§ Task goal: Return the text of every row below word for word, leaving out the pictures.

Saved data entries
────────────────────────────────────────

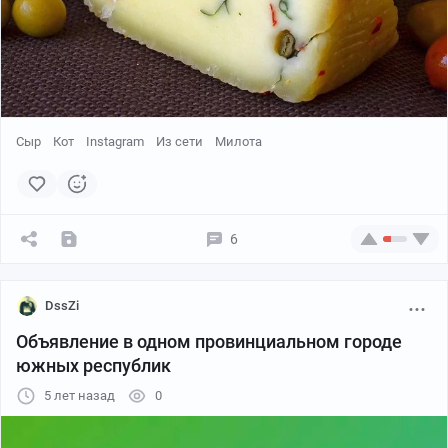
Сыр
Кот
Instagram
Из сети
Милота
6
DssZi
Объявление в одном провинциальном городе
южных республик
5 лет назад
0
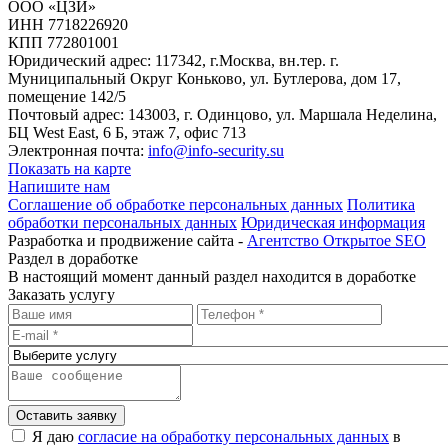
ООО «ЦЗИ»
ИНН 7718226920
КПП 772801001
Юридический адрес: 117342, г.Москва, вн.тер. г.
Муниципальный Округ Коньково, ул. Бутлерова, дом 17,
помещение 142/5
Почтовый адрес: 143003, г. Одинцово, ул. Маршала Неделина,
БЦ West East, 6 Б, этаж 7, офис 713
Электронная почта:
info@info-security.su
Показать на карте
Напишите нам
Соглашение об обработке персональных данных
Политика
обработки персональных данных
Юридическая информация
Разработка и продвижение сайта -
Агентство Открытое SEO
Раздел в доработке
В настоящий момент данный раздел находится в доработке
Заказать услугу
Оставить заявку
Я даю
согласие на обработку персональных данных
в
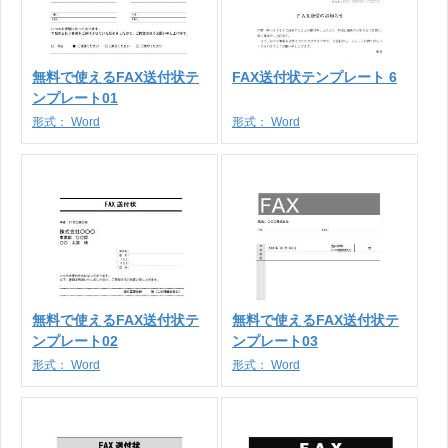
無料で使えるFAX送付状テ
FAX送付状テンプレート 6
ンプレート01
形式：
Word
形式：
Word
無料で使えるFAX送付状テ
無料で使えるFAX送付状テ
ンプレート02
ンプレート03
形式：
Word
形式：
Word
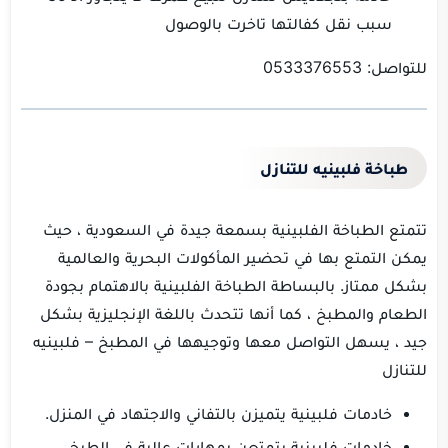
سبب نقل كفالتها تاخرت بالوصول
للتواصل: 0533376553
طباخة فلبينيه للتنازل
تتمتع الطباخة الفلبينية بسمعة جيدة في السعودية ، حيث
يمكن التمتع بها في تحضير المأكولات البحرية والعالمية
بشكل ممتاز.
بالبساطة الطباخة الفلبينية بالاهتمام بجودة
الطعام والمطبخ ، كما أنها تتحدث باللغة الإنجليزية بشكل
جيد ، يسهل التواصل معها وتوجيهها في المطبخ – فلبينيه
للتنازل
خادمات فلبينية يتميزن بالتفاني والاجتهاد في المنزل.
خادمات فلبينية يتمتعن بمهارات عالية في الطبخ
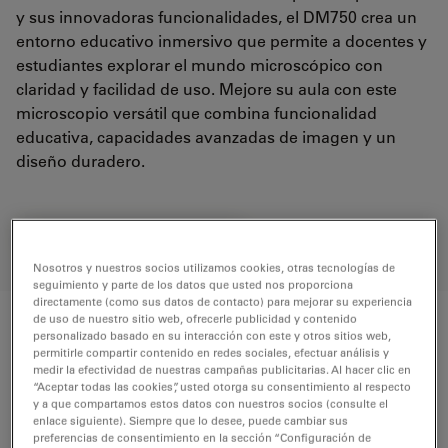
y sus innovadoras funcionalidades, el DM750 crea un
entorno educativo inmersivo que permite a docentes y
estudiantes explorar el mundo microscópico con
claridad y facilidad de uso. Mejore su aula con este
microscopio versátil que combina funcionalidad
educativa, capacidades avanzadas de imagen y un
diseño duradero.
REQUEST FOR QUOTE
Nosotros y nuestros socios utilizamos cookies, otras tecnologías de
seguimiento y parte de los datos que usted nos proporciona
directamente (como sus datos de contacto) para mejorar su experiencia
de uso de nuestro sitio web, ofrecerle publicidad y contenido
Componentes
personalizado basado en su interacción con este y otros sitios web,
permitirle compartir contenido en redes sociales, efectuar análisis y
medir la efectividad de nuestras campañas publicitarias. Al hacer clic en
Microscopio educativo DM750 con
Cantidad
“Aceptar todas las cookies”, usted otorga su consentimiento al respecto
y a que compartamos estos datos con nuestros socios (consulte el
cámara inalámbrica integrada y
enlace siguiente). Siempre que lo desee, puede cambiar sus
puntero de ocular incluye:
preferencias de consentimiento en la sección “Configuración de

────────────────────────────────────────

§ Exercise solution:
Сыр
Кот
Instagram
Из сети
Милота
6
DssZi
Объявление в одном провинциальном городе
южных республик
5 лет назад
0
ООО «ЦЗИ»
ИНН 7718226920
КПП 772801001
Юридический адрес: 117342, г.Москва, вн.тер. г.
Муниципальный Округ Коньково, ул. Бутлерова, дом 17,
помещение 142/5
Почтовый адрес: 143003, г. Одинцово, ул. Маршала Неделина,
БЦ West East, 6 Б, этаж 7, офис 713
Электронная почта:
info@info-security.su
Показать на карте
Напишите нам
Соглашение об обработке персональных данных
Политика
обработки персональных данных
Юридическая информация
Разработка и продвижение сайта -
Агентство Открытое SEO
Раздел в доработке
В настоящий момент данный раздел находится в доработке
Заказать услугу
Оставить заявку
Я даю
согласие на обработку персональных данных
в
無料で使えるFAX送付状テ
FAX送付状テンプレート 6
ンプレート01
形式：
Word
形式：
Word
無料で使えるFAX送付状テ
無料で使えるFAX送付状テ
ンプレート02
ンプレート03
形式：
Word
形式：
Word
سبب نقل كفالتها تاخرت بالوصول
للتواصل: 0533376553
طباخة فلبينيه للتنازل
تتمتع الطباخة الفلبينية بسمعة جيدة في السعودية ، حيث
يمكن التمتع بها في تحضير المأكولات البحرية والعالمية
بشكل ممتاز.
بالبساطة الطباخة الفلبينية بالاهتمام بجودة
الطعام والمطبخ ، كما أنها تتحدث باللغة الإنجليزية بشكل
جيد ، يسهل التواصل معها وتوجيهها في المطبخ – فلبينيه
للتنازل
خادمات فلبينية يتميزن بالتفاني والاجتهاد في المنزل.
خادمات فلبينية يتمتعن بمهارات عالية في الطبخ
y sus innovadoras funcionalidades, el DM750 crea un
entorno educativo inmersivo que permite a docentes y
estudiantes explorar el mundo microscópico con
claridad y facilidad de uso. Mejore su aula con este
microscopio versátil que combina funcionalidad
educativa, capacidades avanzadas de imagen y un
diseño duradero.
REQUEST FOR QUOTE
Nosotros y nuestros socios utilizamos cookies, otras tecnologías de
seguimiento y parte de los datos que usted nos proporciona
directamente (como sus datos de contacto) para mejorar su experiencia
de uso de nuestro sitio web, ofrecerle publicidad y contenido
Componentes
personalizado basado en su interacción con este y otros sitios web,
permitirle compartir contenido en redes sociales, efectuar análisis y
medir la efectividad de nuestras campañas publicitarias. Al hacer clic en
Microscopio educativo DM750 con
Cantidad
“Aceptar todas las cookies”, usted otorga su consentimiento al respecto
y a que compartamos estos datos con nuestros socios (consulte el
cámara inalámbrica integrada y
enlace siguiente). Siempre que lo desee, puede cambiar sus
puntero de ocular incluye:
preferencias de consentimiento en la sección “Configuración de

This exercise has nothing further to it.